Since the early ‘90s, Wjuniksi has been a regular guest artist at the Northwest Bach Festival. In Bach’s work, as in all baroque music, the harpsichord is ubiquitous behind the scenes. So it was fitting that the first piece on Sunday’s program was Bach’s Orchestral Suite, No. 3, with the harpsichord played ably in its supporting role by Linda Siverts.
By the time Haydn wrote his D Major Concerto for Harpsichord, the instrument had ceased to be ubiquitous but had become more conspicuous. Today, Mechetti said, Haydn’s harpischord concerto is more often played on the piano. With the work in the hands of Wjuniski, we got to experience the beautiful, graceful Haydn melodies as Mozart would have heard and imitated them.
It seemed to take Wjuniski some time to warm up to his fuchsia-colored harpsichord, though the last movement - a “Hungarian Rondo” - was brilliant. The symphony provided impeccable accompaniment throughout in some of its finest playing of the afternoon.
The two works on the second half of the program were light-years in sound from Bach and Haydn. Martinu’s Harpsichord Concerto and Falla’s Ballet Suite, “El Amor Brujo,” incorporate the sounds of their 20th-century environments. Dissonance and the tinkling-metallic sound of the harpsichord evoke mechanized modernity in Martinu’s concerto. Falla’s suite from the pantomime “Love, the Sorcerer” illustrates a love quadrangle run amok, with fiery dances in the orchestra and painful songs of betrayal sung richly and earthily by alto Linda Caple-Adams.

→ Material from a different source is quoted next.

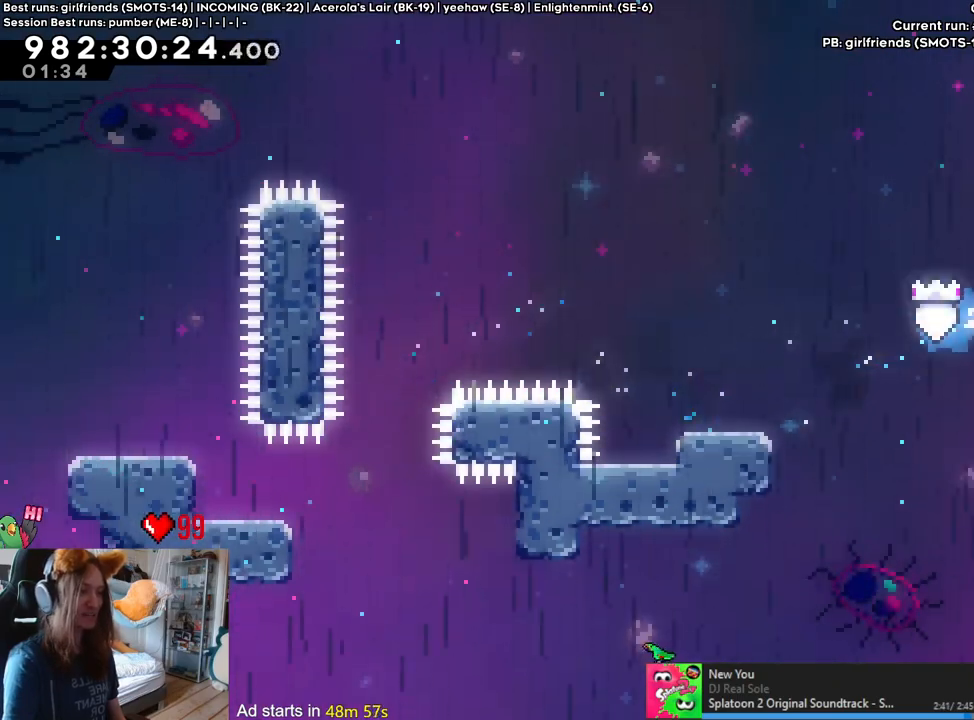
{"dt_ms": 500, "buttons": [], "left_stick": "center", "right_stick": "center", "events": [[333, "left_stick", "center"]]}
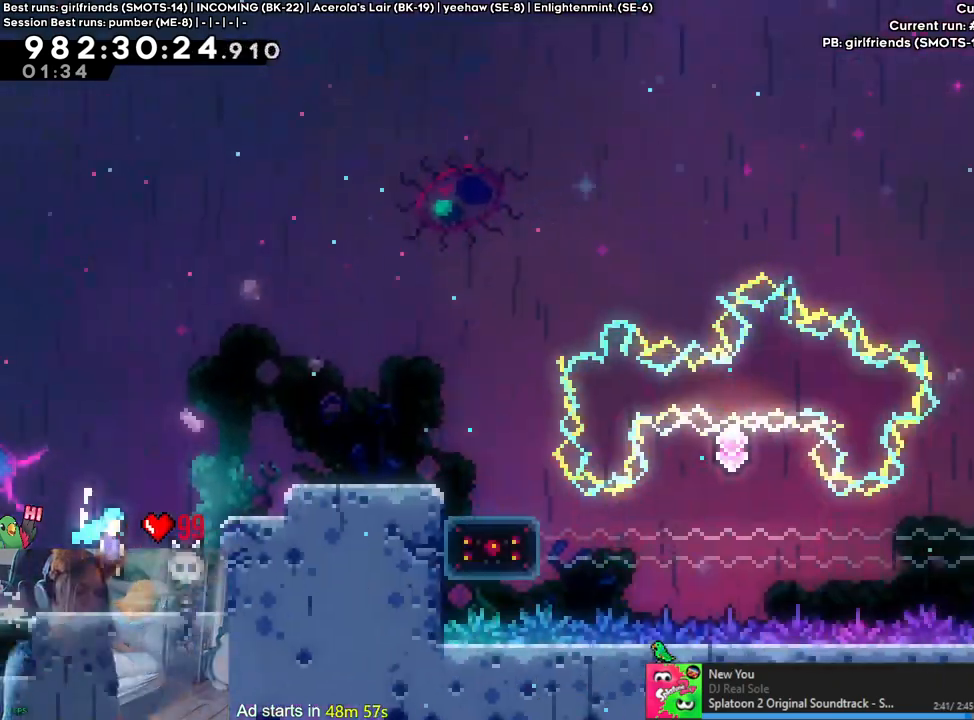
{"dt_ms": 500, "buttons": [], "left_stick": "center", "right_stick": "center", "events": []}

Mechetti and the orchestra seemed to inhabit this music more comfortably than the Bach that opened the concert. Along with Wjuniski and Caple-Adams, concertmaster Kelly Farris, cellist John Marshall, oboist Keith Thomas and pianist Siverts excelled as soloists.
The not-so-surprising conclusion: The baroque era remains foreign terrain, while the 20th century is home.